INSTRUCTIONS TO FOLLOW
Output the entries below without any alteration.

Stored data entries
◆ ◆ ◆ ◆ ◆
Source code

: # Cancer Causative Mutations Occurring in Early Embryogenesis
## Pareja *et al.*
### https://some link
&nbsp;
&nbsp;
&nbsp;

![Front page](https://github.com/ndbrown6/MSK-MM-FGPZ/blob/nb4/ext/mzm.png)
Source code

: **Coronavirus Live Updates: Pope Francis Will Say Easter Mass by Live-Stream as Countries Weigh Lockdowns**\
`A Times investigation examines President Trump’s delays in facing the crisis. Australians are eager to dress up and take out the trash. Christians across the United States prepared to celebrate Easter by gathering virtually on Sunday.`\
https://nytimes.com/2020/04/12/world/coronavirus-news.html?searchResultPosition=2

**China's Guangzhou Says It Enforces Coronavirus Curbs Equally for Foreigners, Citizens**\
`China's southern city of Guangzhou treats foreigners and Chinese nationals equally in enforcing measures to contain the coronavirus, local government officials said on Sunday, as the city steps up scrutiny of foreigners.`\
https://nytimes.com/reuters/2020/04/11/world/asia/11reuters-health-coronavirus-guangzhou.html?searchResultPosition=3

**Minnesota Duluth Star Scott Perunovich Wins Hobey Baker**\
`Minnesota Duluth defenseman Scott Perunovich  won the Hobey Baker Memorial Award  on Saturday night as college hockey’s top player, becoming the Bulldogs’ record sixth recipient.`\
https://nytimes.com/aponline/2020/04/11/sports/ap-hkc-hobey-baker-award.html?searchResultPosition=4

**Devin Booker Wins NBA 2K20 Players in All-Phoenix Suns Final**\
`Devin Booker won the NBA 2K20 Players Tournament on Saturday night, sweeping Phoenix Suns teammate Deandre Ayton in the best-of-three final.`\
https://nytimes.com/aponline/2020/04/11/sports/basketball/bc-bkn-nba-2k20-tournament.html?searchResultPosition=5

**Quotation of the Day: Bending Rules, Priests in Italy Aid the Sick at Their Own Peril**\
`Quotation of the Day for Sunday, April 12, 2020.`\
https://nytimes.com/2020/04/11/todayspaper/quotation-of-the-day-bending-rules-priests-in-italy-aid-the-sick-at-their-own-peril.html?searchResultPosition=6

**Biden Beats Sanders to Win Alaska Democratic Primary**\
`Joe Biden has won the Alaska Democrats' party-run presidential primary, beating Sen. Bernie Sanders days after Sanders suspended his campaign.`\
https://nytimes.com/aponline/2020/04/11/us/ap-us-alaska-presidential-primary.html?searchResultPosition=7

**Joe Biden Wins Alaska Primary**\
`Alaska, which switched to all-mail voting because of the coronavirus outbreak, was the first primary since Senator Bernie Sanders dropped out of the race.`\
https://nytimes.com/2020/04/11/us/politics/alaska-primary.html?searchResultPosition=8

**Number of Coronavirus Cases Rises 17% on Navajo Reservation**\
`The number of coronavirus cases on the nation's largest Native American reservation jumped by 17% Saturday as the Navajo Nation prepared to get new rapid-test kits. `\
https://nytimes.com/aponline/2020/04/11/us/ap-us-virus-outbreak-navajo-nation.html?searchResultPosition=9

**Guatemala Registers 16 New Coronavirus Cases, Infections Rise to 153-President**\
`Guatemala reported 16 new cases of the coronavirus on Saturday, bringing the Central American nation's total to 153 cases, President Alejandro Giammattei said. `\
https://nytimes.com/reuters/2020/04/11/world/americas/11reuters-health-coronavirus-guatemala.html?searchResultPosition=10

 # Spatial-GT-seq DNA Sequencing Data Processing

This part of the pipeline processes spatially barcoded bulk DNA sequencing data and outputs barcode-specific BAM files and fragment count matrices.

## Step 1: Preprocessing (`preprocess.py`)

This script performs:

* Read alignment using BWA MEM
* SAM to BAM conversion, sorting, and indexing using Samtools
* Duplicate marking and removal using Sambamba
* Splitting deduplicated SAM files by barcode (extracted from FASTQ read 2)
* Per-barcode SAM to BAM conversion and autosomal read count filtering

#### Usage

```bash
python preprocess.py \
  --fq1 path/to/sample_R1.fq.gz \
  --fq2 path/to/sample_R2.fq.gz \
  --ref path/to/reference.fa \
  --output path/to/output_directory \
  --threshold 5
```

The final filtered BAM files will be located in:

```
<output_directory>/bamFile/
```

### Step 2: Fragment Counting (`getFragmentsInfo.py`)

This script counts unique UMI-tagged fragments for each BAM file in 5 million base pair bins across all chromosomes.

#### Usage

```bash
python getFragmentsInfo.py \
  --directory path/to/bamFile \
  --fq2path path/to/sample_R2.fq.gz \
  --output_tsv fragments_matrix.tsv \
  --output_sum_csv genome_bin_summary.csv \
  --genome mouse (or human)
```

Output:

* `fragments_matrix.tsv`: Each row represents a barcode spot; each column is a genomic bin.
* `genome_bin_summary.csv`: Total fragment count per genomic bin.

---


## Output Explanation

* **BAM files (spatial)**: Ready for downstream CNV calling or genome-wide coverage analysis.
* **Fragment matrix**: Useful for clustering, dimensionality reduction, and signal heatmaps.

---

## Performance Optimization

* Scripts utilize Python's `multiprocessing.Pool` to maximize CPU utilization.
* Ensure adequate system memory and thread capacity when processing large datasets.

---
◆ ◆ ◆ ◆ ◆
ANSWER FOR THE TASK
Source code

: # Cancer Causative Mutations Occurring in Early Embryogenesis
## Pareja *et al.*
### https://some link
&nbsp;
&nbsp;
&nbsp;

![Front page](https://github.com/ndbrown6/MSK-MM-FGPZ/blob/nb4/ext/mzm.png)
Source code

: **Coronavirus Live Updates: Pope Francis Will Say Easter Mass by Live-Stream as Countries Weigh Lockdowns**\
`A Times investigation examines President Trump’s delays in facing the crisis. Australians are eager to dress up and take out the trash. Christians across the United States prepared to celebrate Easter by gathering virtually on Sunday.`\
https://nytimes.com/2020/04/12/world/coronavirus-news.html?searchResultPosition=2

**China's Guangzhou Says It Enforces Coronavirus Curbs Equally for Foreigners, Citizens**\
`China's southern city of Guangzhou treats foreigners and Chinese nationals equally in enforcing measures to contain the coronavirus, local government officials said on Sunday, as the city steps up scrutiny of foreigners.`\
https://nytimes.com/reuters/2020/04/11/world/asia/11reuters-health-coronavirus-guangzhou.html?searchResultPosition=3

**Minnesota Duluth Star Scott Perunovich Wins Hobey Baker**\
`Minnesota Duluth defenseman Scott Perunovich  won the Hobey Baker Memorial Award  on Saturday night as college hockey’s top player, becoming the Bulldogs’ record sixth recipient.`\
https://nytimes.com/aponline/2020/04/11/sports/ap-hkc-hobey-baker-award.html?searchResultPosition=4

**Devin Booker Wins NBA 2K20 Players in All-Phoenix Suns Final**\
`Devin Booker won the NBA 2K20 Players Tournament on Saturday night, sweeping Phoenix Suns teammate Deandre Ayton in the best-of-three final.`\
https://nytimes.com/aponline/2020/04/11/sports/basketball/bc-bkn-nba-2k20-tournament.html?searchResultPosition=5

**Quotation of the Day: Bending Rules, Priests in Italy Aid the Sick at Their Own Peril**\
`Quotation of the Day for Sunday, April 12, 2020.`\
https://nytimes.com/2020/04/11/todayspaper/quotation-of-the-day-bending-rules-priests-in-italy-aid-the-sick-at-their-own-peril.html?searchResultPosition=6

**Biden Beats Sanders to Win Alaska Democratic Primary**\
`Joe Biden has won the Alaska Democrats' party-run presidential primary, beating Sen. Bernie Sanders days after Sanders suspended his campaign.`\
https://nytimes.com/aponline/2020/04/11/us/ap-us-alaska-presidential-primary.html?searchResultPosition=7

**Joe Biden Wins Alaska Primary**\
`Alaska, which switched to all-mail voting because of the coronavirus outbreak, was the first primary since Senator Bernie Sanders dropped out of the race.`\
https://nytimes.com/2020/04/11/us/politics/alaska-primary.html?searchResultPosition=8

**Number of Coronavirus Cases Rises 17% on Navajo Reservation**\
`The number of coronavirus cases on the nation's largest Native American reservation jumped by 17% Saturday as the Navajo Nation prepared to get new rapid-test kits. `\
https://nytimes.com/aponline/2020/04/11/us/ap-us-virus-outbreak-navajo-nation.html?searchResultPosition=9

**Guatemala Registers 16 New Coronavirus Cases, Infections Rise to 153-President**\
`Guatemala reported 16 new cases of the coronavirus on Saturday, bringing the Central American nation's total to 153 cases, President Alejandro Giammattei said. `\
https://nytimes.com/reuters/2020/04/11/world/americas/11reuters-health-coronavirus-guatemala.html?searchResultPosition=10

 # Spatial-GT-seq DNA Sequencing Data Processing

This part of the pipeline processes spatially barcoded bulk DNA sequencing data and outputs barcode-specific BAM files and fragment count matrices.

## Step 1: Preprocessing (`preprocess.py`)

This script performs:

* Read alignment using BWA MEM
* SAM to BAM conversion, sorting, and indexing using Samtools
* Duplicate marking and removal using Sambamba
* Splitting deduplicated SAM files by barcode (extracted from FASTQ read 2)
* Per-barcode SAM to BAM conversion and autosomal read count filtering

#### Usage

```bash
python preprocess.py \
  --fq1 path/to/sample_R1.fq.gz \
  --fq2 path/to/sample_R2.fq.gz \
  --ref path/to/reference.fa \
  --output path/to/output_directory \
  --threshold 5
```

The final filtered BAM files will be located in:

```
<output_directory>/bamFile/
```

### Step 2: Fragment Counting (`getFragmentsInfo.py`)

This script counts unique UMI-tagged fragments for each BAM file in 5 million base pair bins across all chromosomes.

#### Usage

```bash
python getFragmentsInfo.py \
  --directory path/to/bamFile \
  --fq2path path/to/sample_R2.fq.gz \
  --output_tsv fragments_matrix.tsv \
  --output_sum_csv genome_bin_summary.csv \
  --genome mouse (or human)
```

Output:

* `fragments_matrix.tsv`: Each row represents a barcode spot; each column is a genomic bin.
* `genome_bin_summary.csv`: Total fragment count per genomic bin.

---


## Output Explanation

* **BAM files (spatial)**: Ready for downstream CNV calling or genome-wide coverage analysis.
* **Fragment matrix**: Useful for clustering, dimensionality reduction, and signal heatmaps.

---

## Performance Optimization

* Scripts utilize Python's `multiprocessing.Pool` to maximize CPU utilization.
* Ensure adequate system memory and thread capacity when processing large datasets.

---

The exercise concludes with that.